_Work to complete:_
**1)** Duplicate the part of the opioid addiction interview starting with "Q – You are" and going on through "having such training?".
**2)** In the opioid addiction interview, condense the answer paragraph that begins "The first thing when you are evaluating a patient" into a shorter version that keeps its main points.
** Opening Passage to read block **
Source: Email from Mark Gold, MD <donotreply@rivermendhealth.com>  September 2017

Dr. Mark Gold and Dr. Stacy Seikel discuss opioid addiction

Experts have concluded that the opioid crisis started with physicians overprescribing opioid pain medication.

Q – You are one of the few double board certified, pain evaluation and treatment experts, and addiction evaluation and treatment expert. How do you decide who should be given opioids for chronic pain? What are your advantages in patient evaluation and treatment as a clinical expert in having such training?
A – The first thing when you are evaluating a patient who has pain, or pain and addiction, is that all pain is real. The patients who have chronic or intermittent pain have an underlying fear of suffering. They may appear controlling or resistant to treatment, but actually it is this “fear of suffering” that is driving most of their behavior.

Q – If the person in recovery needs opioids for chronic pain or acute pain how do you manage that and prevent abuse and/or addiction?
** Closing Passage to read block **
** Opening Listed entries block **
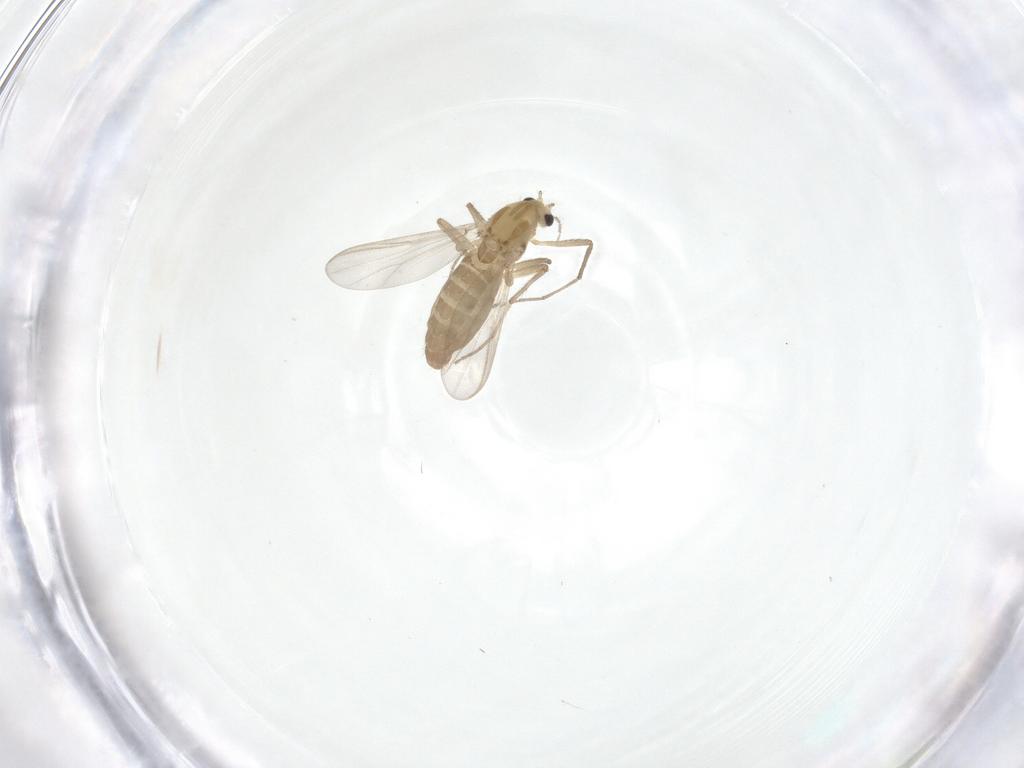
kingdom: Animalia
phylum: Arthropoda
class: Insecta
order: Diptera
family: Chironomidae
** Closing Listed entries block **
_Task responses:_
**1)**
Q – You are one of the few double board certified, pain evaluation and treatment experts, and addiction evaluation and treatment expert. How do you decide who should be given opioids for chronic pain? What are your advantages in patient evaluation and treatment as a clinical expert in having such training?

**2)** When evaluating a patient with pain, or with pain and addiction, the first principle is that all pain is real. Patients with chronic or intermittent pain carry an underlying fear of suffering. They may seem controlling or resistant to treatment, but that fear drives most of their behavior.